• **Source passage**
========================
1) Using the work of Gulag’s prisoners.
From the history we know that many innocent people had been deprived of their freedom. So, among the real criminals there were soldiers and marshals, the simple peasants, many party and statesmen, scientists, creative intelligence in the Gulag. The state had started to use work of prisoners as one more economic resource, maintained them as a free or cheap labor. Prisoners of Gulag worked on construction of many industrial enterprises, in agriculture, in extracting branches and on timber cuttings. According to Shirokov (2007, p. 158):
“A new impetus for the spread of prison-camp complexes came when the Soviet Union embarked on a program of accelerated industrialization. Indeed, their prime objective was to serve economic objectives. It was then that GULAG came into being. It was created as a specialized agency to enforce penalties but was rather used as an instrument of forced labor backing up major projects of the national economy.”
2) Influencing people by ideology.
========================
• **Provided information**

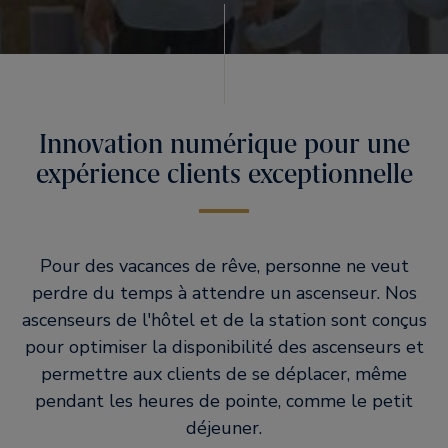
Innovation numérique pour une
expérience clients exceptionnelle
Pour des vacances de rêve, personne ne veut
perdre du temps à attendre un ascenseur. Nos
ascenseurs de l'hôtel et de la station sont conçus
pour optimiser la disponibilité des ascenseurs et
permettre aux clients de se déplacer, même
pendant les heures de pointe, comme le petit
déjeuner.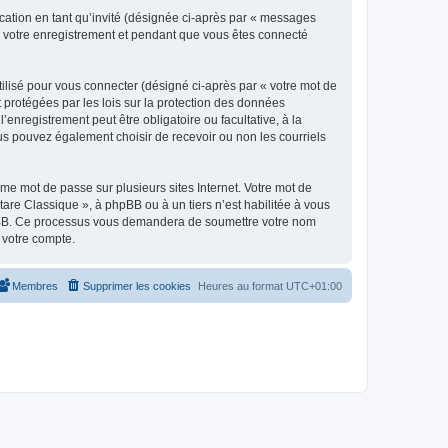
ication en tant qu’invité (désignée ci-après par « messages
ès votre enregistrement et pendant que vous êtes connecté
ilisé pour vous connecter (désigné ci-après par « votre mot de
t protégées par les lois sur la protection des données
enregistrement peut être obligatoire ou facultative, à la
us pouvez également choisir de recevoir ou non les courriels
e mot de passe sur plusieurs sites Internet. Votre mot de
are Classique », à phpBB ou à un tiers n’est habilitée à vous
 phpBB. Ce processus vous demandera de soumettre votre nom
 votre compte.
Membres
Supprimer les cookies
Heures au format
UTC+01:00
========================
• **Activity**
Continue the text on Gulag prisoners' labor and Soviet rule, writing the section that follows its last heading, "2) Influencing people by ideology."

• **Written reply**
But nevertheless, I think that the more effective way was influencing simple people, citizens by the force of its ideology. Joachim Zweynert (2006) wrote that Soviet ideology rested on three pillars: on the belief that Marxism – Leninism offered a ‘true’ interpretation of social reality, on democratic centralism (the dictatorship of the CPSU), and on a centrally planned economy. People put enormous efforts for improving the position of the country thanks for great wish to prove to the whole world that the USSR was the super state with high level of economy. People worked with one enthusiasm about the fast light future, about democracy, and nobody thought that actually they lived in a totalitarian mode. As we know, the government influenced people through the literature, cinema, music, painting, newspapers, it means that the ideology was in all spheres of life and the Bolshevik party controlled the mass consciousness with it.
My grandmother Zhumagul(2008) told me that she was grown up in children’s home because her parents were died in the Great Patriotic War. And the post-war period was very difficult not only for her, but also for all Soviet Union. As Pozharov(2005) noticed, just as during the war, Russia faces a titanic challenge: to be or not to be. The national economy was in a bad plight, there was a strong shortage of the foodstuffs, money, labors. But despite these problems, people trusted in an idea of creation of the developed country and used the best efforts for achieving of this purpose. During summer vacations, even schoolgirls worked on fields and collected vegetables, fruits, it means that they also brought the contribution to restoration of agriculture of USSR.
To conclude the two most appropriate decisions that helped the Soviet Union to solve their economic problems in agriculture and industry sphere is using the work of Gulag’s prisoners and the other by influencing people’s ideology. So, the first problem solving was more severe, because lot of innocent people was prisonned and they had to work hardly to survive. Nevertheless, the best way of solving the problem was influencing people by ideology, because it was more humane and profitable. But after the Stalin’s death in 1953 the USSR had different problem solving in economics.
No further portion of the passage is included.